With Halloween upon us, should Scotland’s ‘witches’ who were persecuted in centuries gone by be pardoned? Michael Alexander sought the opinions of historians.
When researchers at Edinburgh University published an interactive map of Scotland recently that showed the name and place of residence of all citizens known to have been accused of witchcraft after the Scottish Reformation, it shed light on a dark period in Scottish and European history that was dominated by a culture of fear, paranoia and suspicion.
According to the Survey of Scottish Witchcraft, more than 3,800 men and women were accused of witchcraft in Scotland under the Witchcraft Act between 1563 and 1736, with two-thirds of those accused thought to have been executed.
Their crimes often ranged from nothing more than owning a black cat to brewing up home-made remedies.
Infamous cases included ‘The Great Witch of Balwearie’ Margaret Aitken who was arrested in Fife in April 1597 and Janet Cornfoot who, in 1705, was captured by a lynch mob and dragged by her heels to the seafront in Pittenweem.
There she was swung from a rope tied between a ship and the shore, stoned, beaten severely, and finally crushed to death under a door piled high with rocks. To make absolutely certain that she was dead, a man drove his horse and cart over her body several times. She was then refused a Christian burial with her body thrown into a communal grave.
But with interest in these historic witch trials more popular than ever – especially around Halloween – is it time for ‘witches’ to be pardoned?
Leven-based witch historian Lenny Low, author of The Weem Witch said a memorial to those who suffered is “most overdue and just”.
He said the list of murdered victims and the reasons why they were killed “reads like comedy”. For example, Maggie Morgan of St Monans supposedly took the shape of a rabbit at will and burned for it in 1651 while Orkney witch Bessie Millar supposedly sold win to fishing fleet captains – taking payment to fart in their hands.
However, he offers words of caution when it comes to blanket pardons.
“Before we bankrupt the church with endless bills for monuments to the thousands they murdered by fire, if we look closer at the trial notes, many accused witches with the list of charges against them had murder in the accusations,” he said.
“It is here we must be wary. One cannot in this modern day judge a trial with such a crime mentioned. The Witches of Forfar in 1661 and the Berwick Witches in 1590 confessed in the trials openly to murder and child eating!

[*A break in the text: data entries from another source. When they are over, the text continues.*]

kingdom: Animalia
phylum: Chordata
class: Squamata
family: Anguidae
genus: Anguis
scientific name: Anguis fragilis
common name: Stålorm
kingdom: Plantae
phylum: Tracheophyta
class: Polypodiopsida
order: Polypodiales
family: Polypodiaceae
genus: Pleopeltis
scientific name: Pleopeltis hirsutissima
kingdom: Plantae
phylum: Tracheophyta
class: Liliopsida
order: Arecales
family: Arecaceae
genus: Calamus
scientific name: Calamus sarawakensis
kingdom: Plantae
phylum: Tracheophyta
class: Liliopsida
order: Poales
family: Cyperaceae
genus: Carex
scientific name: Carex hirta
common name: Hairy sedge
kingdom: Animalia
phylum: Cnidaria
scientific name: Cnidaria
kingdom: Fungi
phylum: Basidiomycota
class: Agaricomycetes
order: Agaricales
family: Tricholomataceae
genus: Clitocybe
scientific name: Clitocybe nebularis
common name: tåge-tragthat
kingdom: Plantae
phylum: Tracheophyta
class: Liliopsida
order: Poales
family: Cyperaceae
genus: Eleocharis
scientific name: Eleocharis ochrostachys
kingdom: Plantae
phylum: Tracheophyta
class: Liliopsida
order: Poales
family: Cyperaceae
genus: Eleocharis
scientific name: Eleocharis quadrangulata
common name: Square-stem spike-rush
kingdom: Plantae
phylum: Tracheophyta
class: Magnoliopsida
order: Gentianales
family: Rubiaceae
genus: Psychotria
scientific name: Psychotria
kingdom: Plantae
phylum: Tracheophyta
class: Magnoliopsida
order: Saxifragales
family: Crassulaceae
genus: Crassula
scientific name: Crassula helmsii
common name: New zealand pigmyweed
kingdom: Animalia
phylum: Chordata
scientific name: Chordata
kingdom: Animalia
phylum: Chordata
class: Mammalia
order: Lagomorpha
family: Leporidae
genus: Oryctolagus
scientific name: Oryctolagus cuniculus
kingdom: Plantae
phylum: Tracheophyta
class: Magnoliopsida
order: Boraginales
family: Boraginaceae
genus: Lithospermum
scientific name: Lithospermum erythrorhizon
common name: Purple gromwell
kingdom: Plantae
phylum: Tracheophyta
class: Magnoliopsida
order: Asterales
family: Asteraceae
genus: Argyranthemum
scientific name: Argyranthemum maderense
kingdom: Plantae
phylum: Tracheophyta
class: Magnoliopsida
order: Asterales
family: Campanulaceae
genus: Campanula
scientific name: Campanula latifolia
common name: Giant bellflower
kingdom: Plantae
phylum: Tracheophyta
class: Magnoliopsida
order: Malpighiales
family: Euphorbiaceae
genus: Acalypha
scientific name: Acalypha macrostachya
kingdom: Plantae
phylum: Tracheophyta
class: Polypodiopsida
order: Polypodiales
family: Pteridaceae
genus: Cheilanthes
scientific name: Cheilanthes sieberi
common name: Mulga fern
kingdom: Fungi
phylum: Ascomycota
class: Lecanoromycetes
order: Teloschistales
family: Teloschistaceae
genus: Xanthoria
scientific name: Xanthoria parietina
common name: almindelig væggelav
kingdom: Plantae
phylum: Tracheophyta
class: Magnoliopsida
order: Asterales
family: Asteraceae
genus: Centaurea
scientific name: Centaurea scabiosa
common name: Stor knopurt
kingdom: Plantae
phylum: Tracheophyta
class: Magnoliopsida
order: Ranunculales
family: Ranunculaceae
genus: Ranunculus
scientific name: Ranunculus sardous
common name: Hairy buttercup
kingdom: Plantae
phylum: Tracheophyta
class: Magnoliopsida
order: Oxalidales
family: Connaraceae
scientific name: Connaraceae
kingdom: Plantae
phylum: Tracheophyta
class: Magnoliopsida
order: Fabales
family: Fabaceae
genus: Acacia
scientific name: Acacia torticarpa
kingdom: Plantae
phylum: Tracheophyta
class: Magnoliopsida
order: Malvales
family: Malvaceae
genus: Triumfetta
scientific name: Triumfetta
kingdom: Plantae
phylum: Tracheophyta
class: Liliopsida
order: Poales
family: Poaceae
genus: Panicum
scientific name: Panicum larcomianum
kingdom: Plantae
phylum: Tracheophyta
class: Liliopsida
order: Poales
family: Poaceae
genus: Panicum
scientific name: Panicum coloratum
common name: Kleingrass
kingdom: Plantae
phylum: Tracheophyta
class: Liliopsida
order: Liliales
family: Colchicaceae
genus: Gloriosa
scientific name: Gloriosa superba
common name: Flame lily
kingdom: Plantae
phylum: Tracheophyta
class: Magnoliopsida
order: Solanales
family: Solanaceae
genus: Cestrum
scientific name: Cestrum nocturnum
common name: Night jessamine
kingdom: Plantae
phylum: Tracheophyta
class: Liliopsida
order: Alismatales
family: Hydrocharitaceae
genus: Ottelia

“The last thing we want is celebrating a memorial to a murderer!
“The trials where such an act has occurred must be omitted from any such plans for memorial.
“It’s hard to imagine the torture committed on the witches to finally get a confession, and in reality any sane person would sign any old nonsense just to stop the torturer.
“But it’s tricky ground to travel when the vice of murder was confessed in the trials.”
Fife Council archaeologist Douglas Speirs has been hugely involved in the history of witches through the sad case of Lilias Adie – a uniquely rare revenant witch burial at Torryburn in Fife.
In 1704, the unfortunate woman who confessed to being a witch and having sex with the devil, died in prison before she could be tried, sentenced and burned. They buried her deep in the sticky, sopping wet mud of the foreshore – between the high tide and low tide mark – and they put a heavy flat stone over her to stop her climbing out of her grave.
He has worked closely with a newly established group called Fife Witches Remembered which aims to shine a light on the reality of Scotland’s witch-hunting past: re-positioning witches away from the figures of Halloween fun they have become to the helpless victims they really were. The group has been looking at the possibility of a national memorial to Scotland’s 4,000 witches.
“Fife is a particularly good place for such a memorial given the sad fact that Fife possibly accused and killed more witches than any other county in Scotland,” said Douglas.
“Indeed, sadly, Fife accused and executed approximately four to eight times more witches than the average Scottish county and Fife holds the lamentable distinction of being the scene of some of the largest witch-hunts, the scene of some of the most barbaric killings and the scene of some of the last witch killings in Scotland.”
However, while agreeing that a memorial is long overdue, and that Scotland – which executed five times the European average and four times the English average of witches – has a dark past that needs confronted, he’s not so sure that a pardon is what’s needed.
“A pardon from whom?” he said.
“The church, the state and the population at large were all eager advocates of the persecution of witches.
“All three acted in concert, following the religious law, the secular law and the prevailing views of the day.
“These people were genuinely convinced of the rightness of their actions, however misguided we might consider them to have been today.
“So I’m not sure that a pardon is what is needed but what is most definitely needed is the application of reasons, understanding and historical research to reconsider the way we see and talk about witches today.
“These were not spell-casting evil women with hats, broomsticks and warts, they were unfortunate innocent women who fell victim of the prejudices of the day.
“A much better approach would be to talk about those persecuted as witches as real historical figures, not stereotyped figures of fun invented for the entertainment of children.”